January 14th, 2014 / 3:14 pm
Snippets
Snippets
Adam Robinson—
Do you explain your poems when you give a reading? Maureen Thorson raises the question.
Do you explain your poems when you give a reading? Maureen Thorson raises the question.
no, but i insist that everyone in the audience follow me on twitter so i can real-time let them know each poem’s word count.
Hey Daniel, wish we were still chillin at that poetry reading from before.
me too, it was great seeing you. we stuck our heads into yell bye, but you guys we’re dancing too hard.
no
I like it when poets explain their work at readings. It gives the reading a more intimate, VH1 Storytellers vibe, and, in many cases, it helps me understand what the hell the ding-dang poem actually means.
no explaining
Never. No intros, or banter between poems. If you have to tell the audience what the poem is “called”, you are also reading it wrong.
I agree and tend to do the same. The only exception I can see is if the event is meant to be more conversational, like a salon, where attendees discuss the work. Otherwise, it should be presented the same way a play or a movie is (sans explanation).
I also tend to hate it when writing is “read.” It should be performed.
However, one time I was at a reading and the author stopped in the middle of her essay to explain a minute detail and i thought that was annoying. So yes to explanations, but no to explanations that interrupt the readings.

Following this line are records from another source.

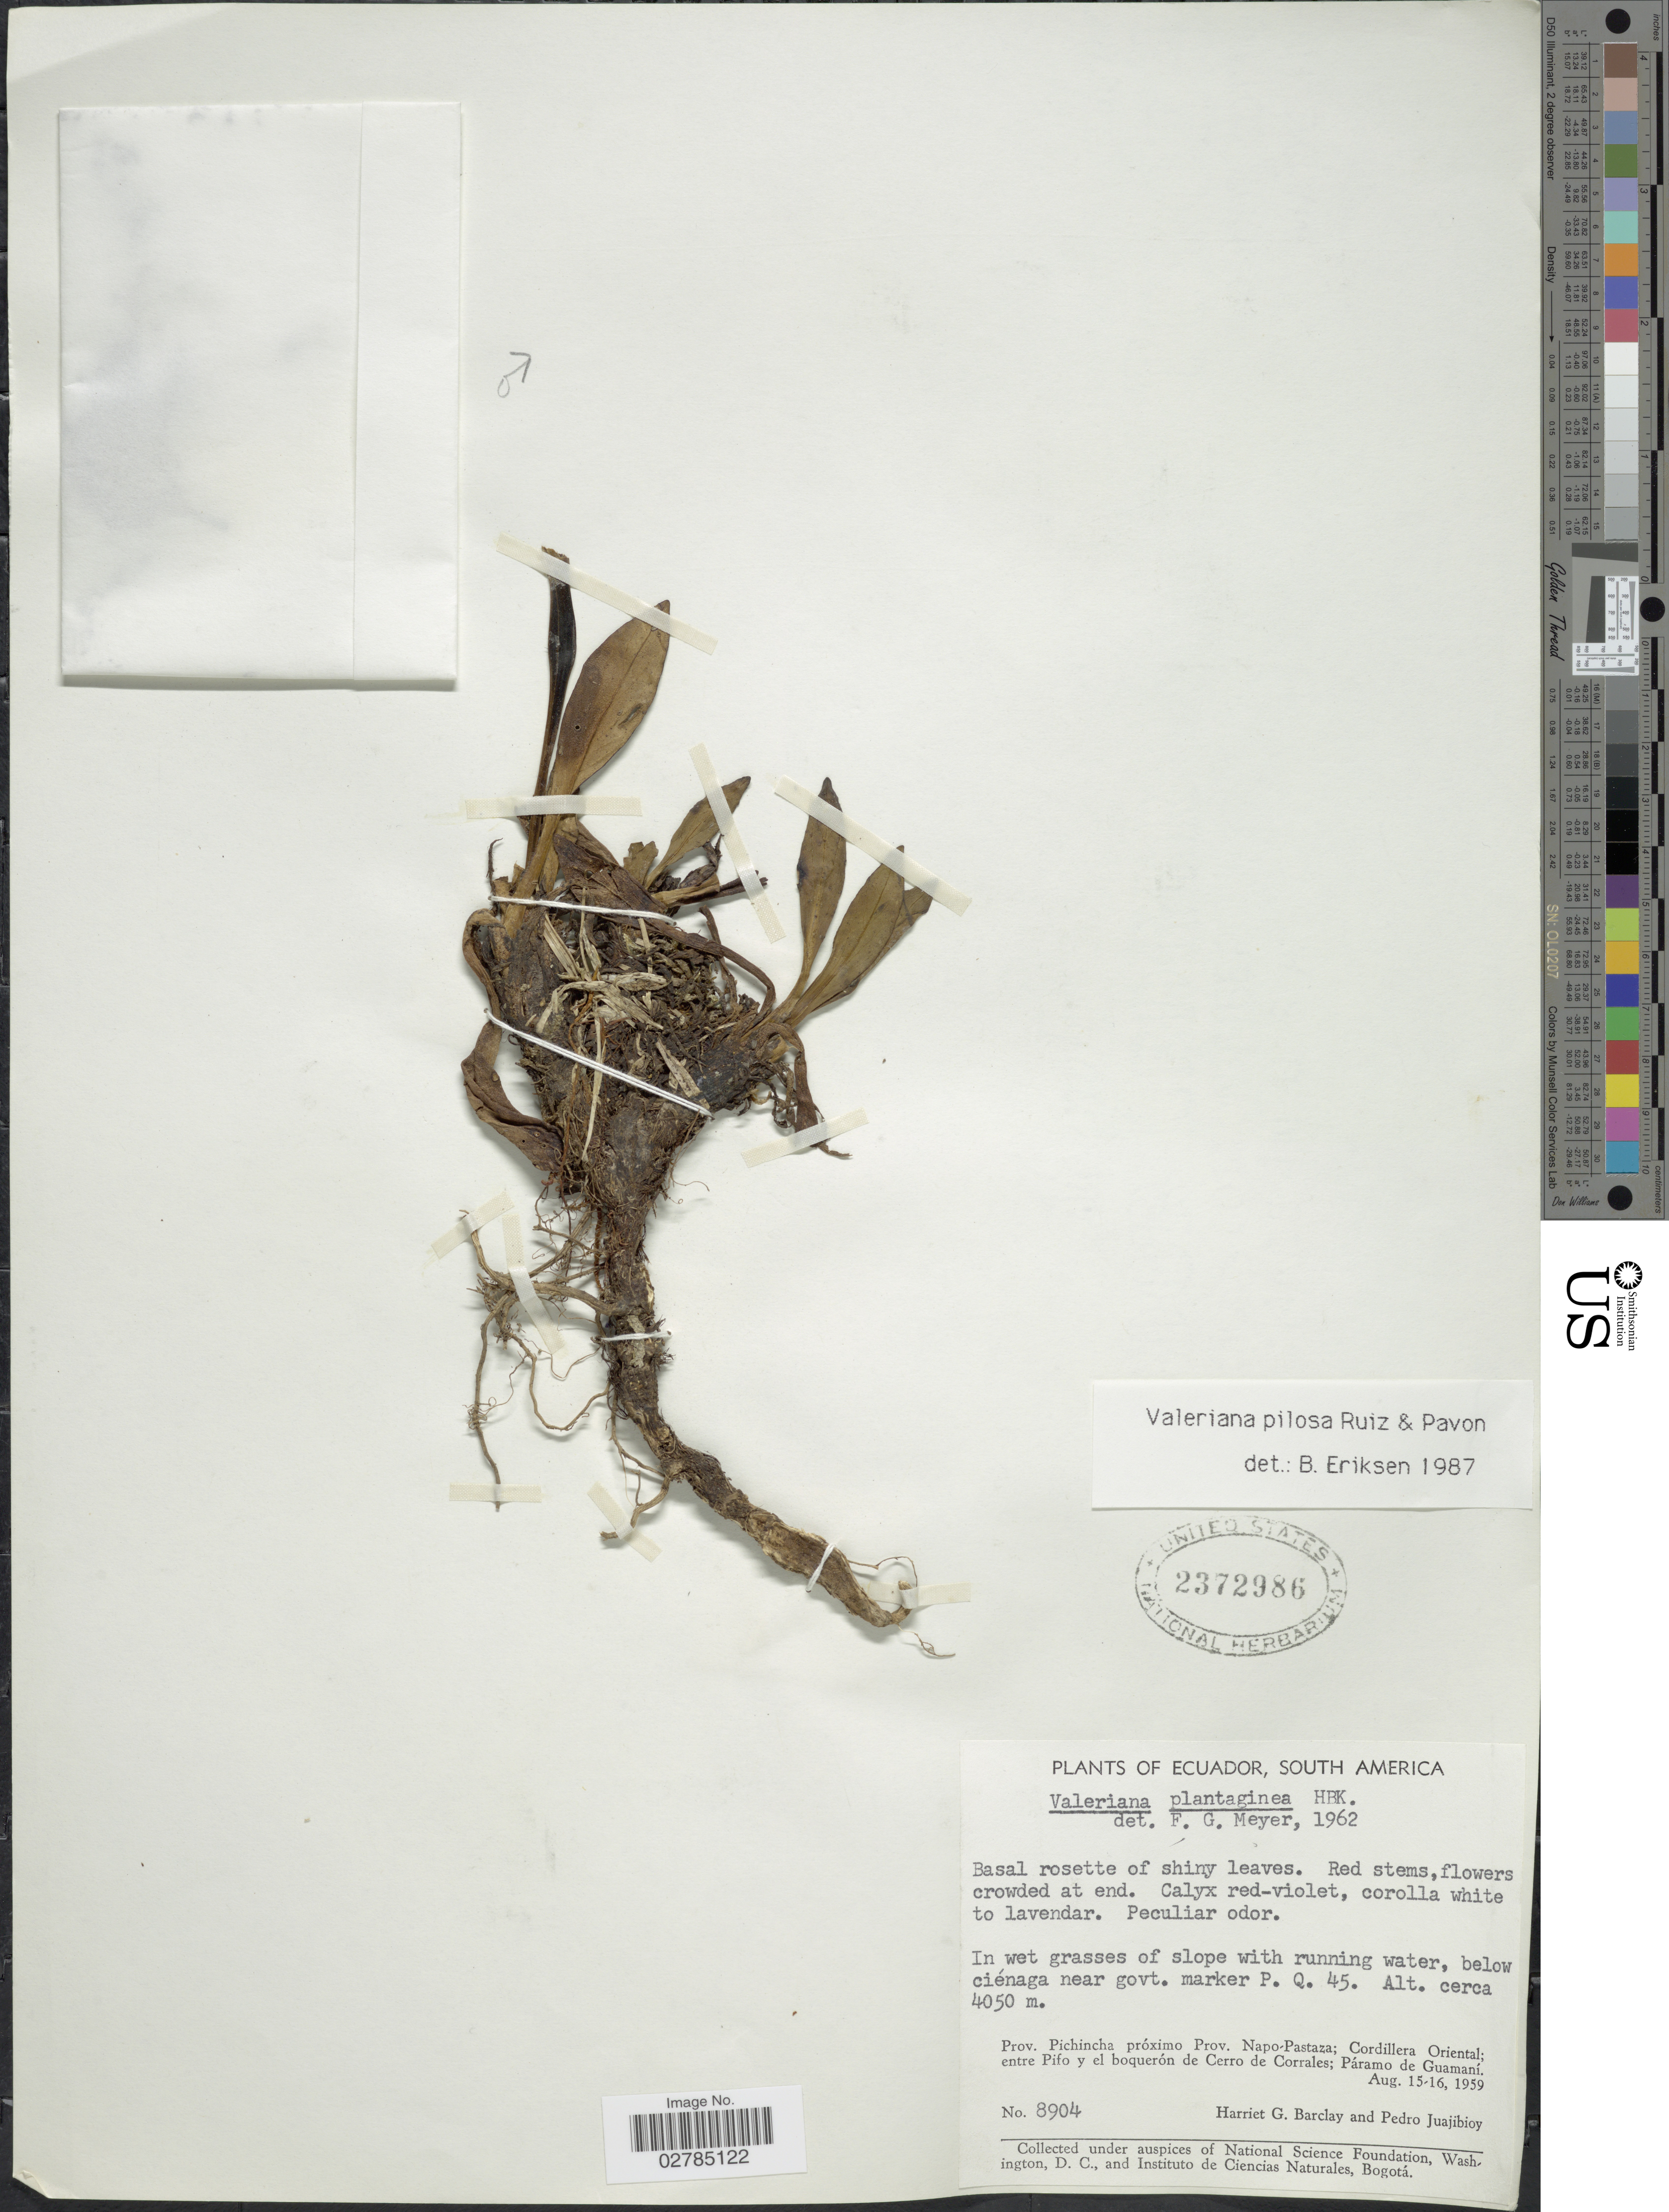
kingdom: Plantae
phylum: Tracheophyta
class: Magnoliopsida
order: Dipsacales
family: Caprifoliaceae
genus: Valeriana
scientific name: Valeriana pilosa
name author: Ruiz & Pav.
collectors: H. G. Barclay & P. Juajibioy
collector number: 8904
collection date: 1959-08-15/1959-08-16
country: Ecuador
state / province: Pichincha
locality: Below ciénaga near govt. marker P.Q. 45, Prov Pichincha próximo Prov. Napo-Pastaza, Cordillera Oriental, entre Pifo y el boquerón de Cerro de Corrales, Páramo de Guamaní.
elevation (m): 4050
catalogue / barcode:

Oh I’m in the minority. I like to say things that are true and sometimes things that are false.
This one time, I saw Gary Snyder read, and he interrupted a poem to explain a detail in it, and the explanation took like thirty minutes. Then he finished reading the poem. That was class.
The one time in my life I read a poem to a crowd, a poem which involves a guy jumping off a cliff, dying, and getting chewed up by worms, I said something like “This isn’t a cry for help. It’s meant to be funny,” which probably is ‘doing it wrong’ but it was my first and only time reading a poem to crowd and I didn’t want them thinking this-or-that. I had a clear idea of what I wanted and didn’t want, and I guess I should’ve just tried to read it in a manner towards that end, but I figured it was pretty casual and who would care more about what I said before the poem than the poem? A: Someone who doesn’t care much about the poem, so who cares?
so jealous!
Whatever. Don’t be boring.
Don’t delay, interrupt, or wrap up your glittering punch of an explanation with some shitty ‘poem’.
can you explain this post a little bit more? Where were you when you wrote it? Did you think about making it rhyme?